- WHAT YOU HAVE TO DO -
Update the text read from each of the items below by changing every "Ayuda" to "Asistencia" and keeping everything else unchanged. Leave the pictures out of your answer.

"""

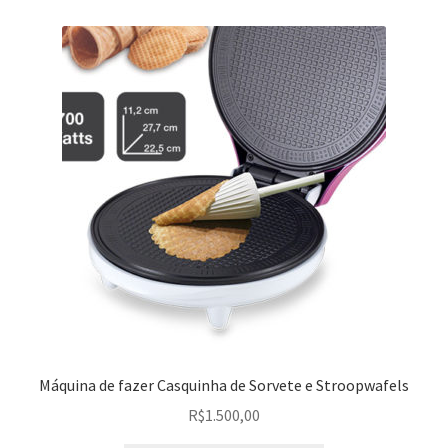
Máquina de fazer Casquinha de Sorvete e Stroopwafels
R$
1.500,00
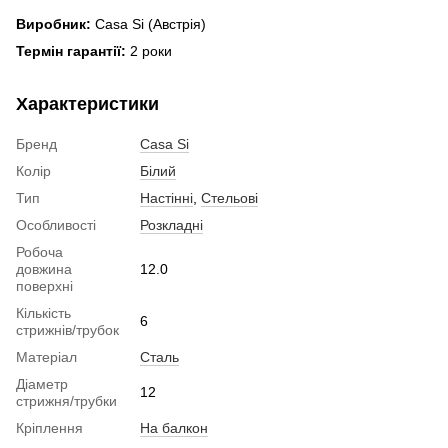
Виробник:
Casa Si (Австрія)
Термін гарантії:
2 роки
Характеристики
Бренд
Casa Si
Колір
Білий
Тип
Настінні
,
Стельові
Особливості
Розкладні
Робоча
довжина
12.0
поверхні
Кількість
6
стрижнів/трубок
Матеріал
Сталь
Діаметр
12
стрижня/трубки
Кріплення
На балкон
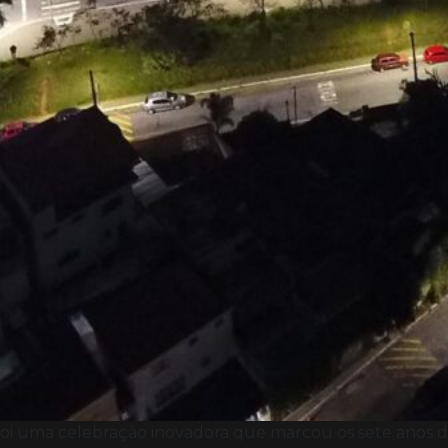
g foi uma celebração inovadora que marcou os sete ano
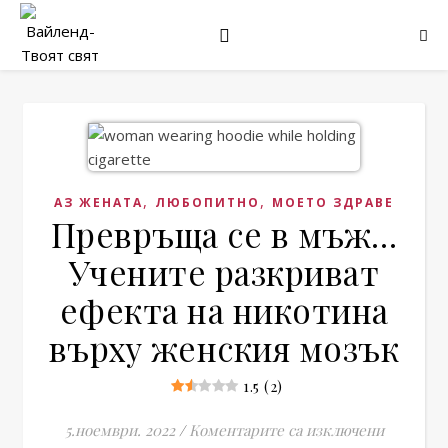
,
,
АЗ ЖЕНАТА
ЛЮБОПИТНО
МОЕТО ЗДРАВЕ
Превръща се в мъж…
Учените разкриват
ефекта на никотина
върху женския мозък
1.5 (2)
за Превр
5.ноември. 2022
/
Коментарите са изключени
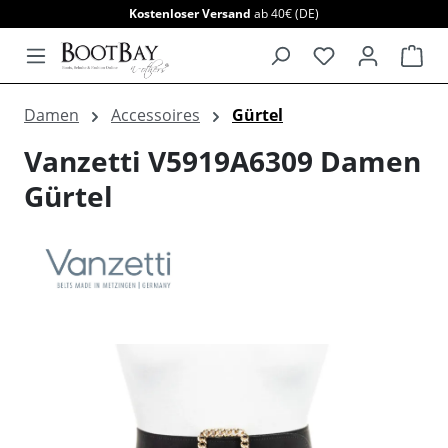
Kostenloser Versand
ab 40€ (DE)
alt springen
War
Damen
Accessoires
Gürtel
Vanzetti V5919A6309 Damen
Gürtel
Bildergalerie überspringen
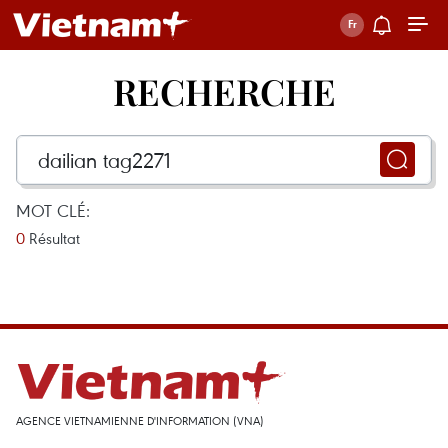
RECHERCHE
MOT CLÉ:
0
Résultat
AGENCE VIETNAMIENNE D'INFORMATION (VNA)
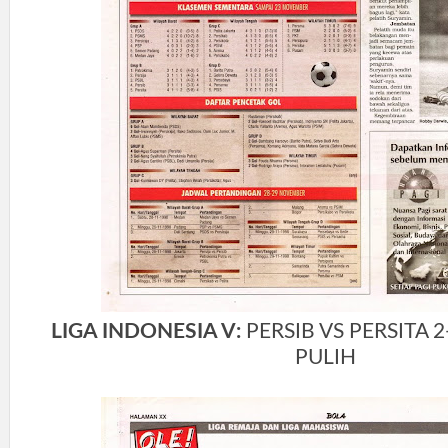
LIGA INDONESIA V:
PERSIB VS PERSITA
PULIH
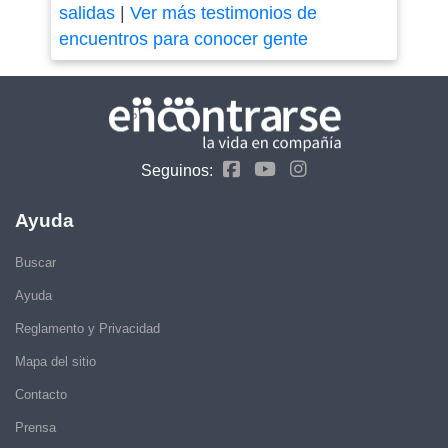
salidas
|
Ver más testimonios de
encuentros para conocer gente
Seguinos:
Ayuda
Buscar
Ayuda
Reglamento y Privacidad
Mapa del sitio
Contacto
Prensa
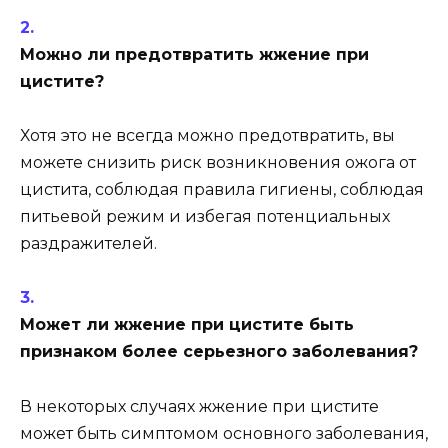
Можно ли предотвратить жжение при
цистите?
Хотя это не всегда можно предотвратить, вы
можете снизить риск возникновения ожога от
цистита, соблюдая правила гигиены, соблюдая
питьевой режим и избегая потенциальных
раздражителей.
Может ли жжение при цистите быть
признаком более серьезного заболевания?
В некоторых случаях жжение при цистите
может быть симптомом основного заболевания,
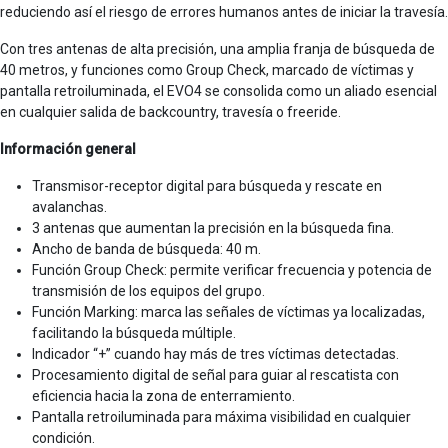
reduciendo así el riesgo de errores humanos antes de iniciar la travesía.
Con tres antenas de alta precisión, una amplia franja de búsqueda de
40 metros, y funciones como Group Check, marcado de víctimas y
pantalla retroiluminada, el EVO4 se consolida como un aliado esencial
en cualquier salida de backcountry, travesía o freeride.
Información general
Transmisor-receptor digital para búsqueda y rescate en
avalanchas.
3 antenas que aumentan la precisión en la búsqueda fina.
Ancho de banda de búsqueda: 40 m.
Función Group Check: permite verificar frecuencia y potencia de
transmisión de los equipos del grupo.
Función Marking: marca las señales de víctimas ya localizadas,
facilitando la búsqueda múltiple.
Indicador “+” cuando hay más de tres víctimas detectadas.
Procesamiento digital de señal para guiar al rescatista con
eficiencia hacia la zona de enterramiento.
Pantalla retroiluminada para máxima visibilidad en cualquier
condición.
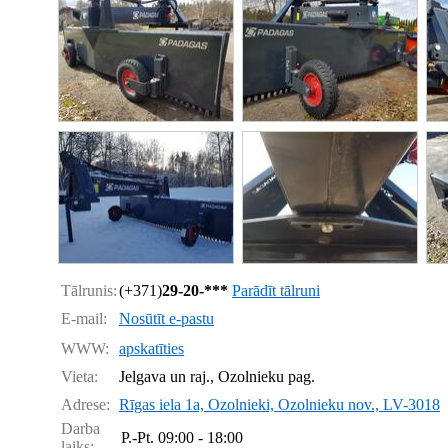
Tālrunis:
(+371)
29-20-***
Parādīt tālruni
E-mail:
Nosūtīt e-pastu
WWW:
apskatīties
Vieta:
Jelgava un raj., Ozolnieku pag.
Adrese:
Rīgas iela 1a, Ozolnieki, Ozolnieku nov., LV-3018
Darba
P.-Pt.
09:00 - 18:00
laiks:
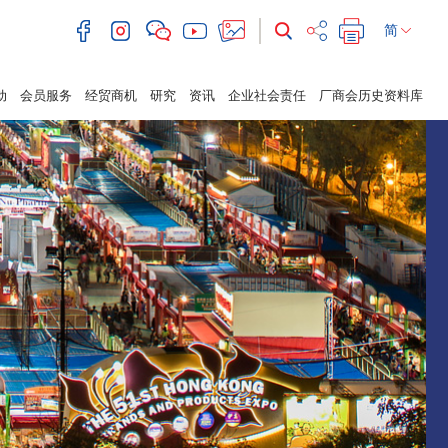
简
动
会员服务
经贸商机
研究
资讯
企业社会责任
厂商会历史资料库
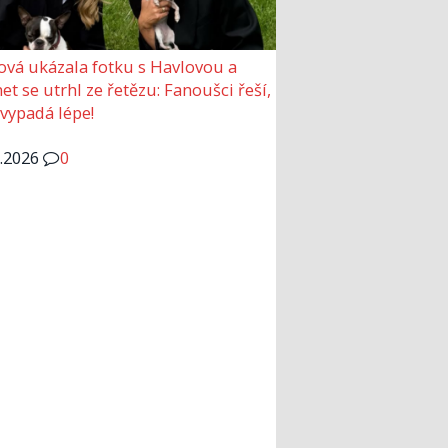
ová ukázala fotku s Havlovou a
et se utrhl ze řetězu: Fanoušci řeší,
 vypadá lépe!
6.2026
0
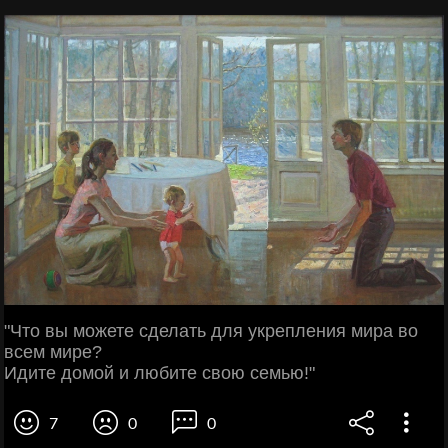
"Что вы можете сделать для укрепления мира во
всем мире?
Идите домой и любите свою семью!"
7
0
0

"""

- TASK ANSWER -
Máquina de fazer Casquinha de Sorvete e Stroopwafels
R$
1.500,00
Виробник:
Casa Si (Австрія)
Термін гарантії:
2 роки
Характеристики
Бренд
Casa Si
Колір
Білий
Тип
Настінні
,
Стельові
Особливості
Розкладні
Робоча
довжина
12.0
поверхні
Кількість
6
стрижнів/трубок
Матеріал
Сталь
Діаметр
12
стрижня/трубки
Кріплення
На балкон
g foi uma celebração inovadora que marcou os sete ano
,
,
АЗ ЖЕНАТА
ЛЮБОПИТНО
МОЕТО ЗДРАВЕ
Превръща се в мъж…
Учените разкриват
ефекта на никотина
върху женския мозък
1.5 (2)
за Превр
5.ноември. 2022
/
Коментарите са изключени
Kostenloser Versand
ab 40€ (DE)
alt springen
War
Damen
Accessoires
Gürtel
Vanzetti V5919A6309 Damen
Gürtel
Bildergalerie überspringen
RECHERCHE
MOT CLÉ:
0
Résultat
AGENCE VIETNAMIENNE D'INFORMATION (VNA)
LIGA INDONESIA V:
PERSIB VS PERSITA
PULIH
salidas
|
Ver más testimonios de
encuentros para conocer gente
Seguinos:
Asistencia
Buscar
Asistencia
Reglamento y Privacidad
Mapa del sitio
Contacto
Prensa
Можно ли предотвратить жжение при
цистите?
Хотя это не всегда можно предотвратить, вы
можете снизить риск возникновения ожога от
цистита, соблюдая правила гигиены, соблюдая
питьевой режим и избегая потенциальных
раздражителей.
Может ли жжение при цистите быть
признаком более серьезного заболевания?
В некоторых случаях жжение при цистите
может быть симптомом основного заболевания,
reduciendo así el riesgo de errores humanos antes de iniciar la travesía.
Con tres antenas de alta precisión, una amplia franja de búsqueda de
40 metros, y funciones como Group Check, marcado de víctimas y
pantalla retroiluminada, el EVO4 se consolida como un aliado esencial
en cualquier salida de backcountry, travesía o freeride.
Información general
Transmisor-receptor digital para búsqueda y rescate en
avalanchas.
3 antenas que aumentan la precisión en la búsqueda fina.
Ancho de banda de búsqueda: 40 m.
Función Group Check: permite verificar frecuencia y potencia de
transmisión de los equipos del grupo.
Función Marking: marca las señales de víctimas ya localizadas,
facilitando la búsqueda múltiple.
Indicador “+” cuando hay más de tres víctimas detectadas.
Procesamiento digital de señal para guiar al rescatista con
eficiencia hacia la zona de enterramiento.
Pantalla retroiluminada para máxima visibilidad en cualquier
condición.
Tālrunis:
(+371)
29-20-***
Parādīt tālruni
E-mail:
Nosūtīt e-pastu
WWW:
apskatīties
Vieta:
Jelgava un raj., Ozolnieku pag.
Adrese:
Rīgas iela 1a, Ozolnieki, Ozolnieku nov., LV-3018
Darba
P.-Pt.
09:00 - 18:00
laiks:
简
动
会员服务
经贸商机
研究
资讯
企业社会责任
厂商会历史资料库
ová ukázala fotku s Havlovou a
et se utrhl ze řetězu: Fanoušci řeší,
 vypadá lépe!
6.2026
0
"Что вы можете сделать для укрепления мира во
всем мире?
Идите домой и любите свою семью!"
7
0
0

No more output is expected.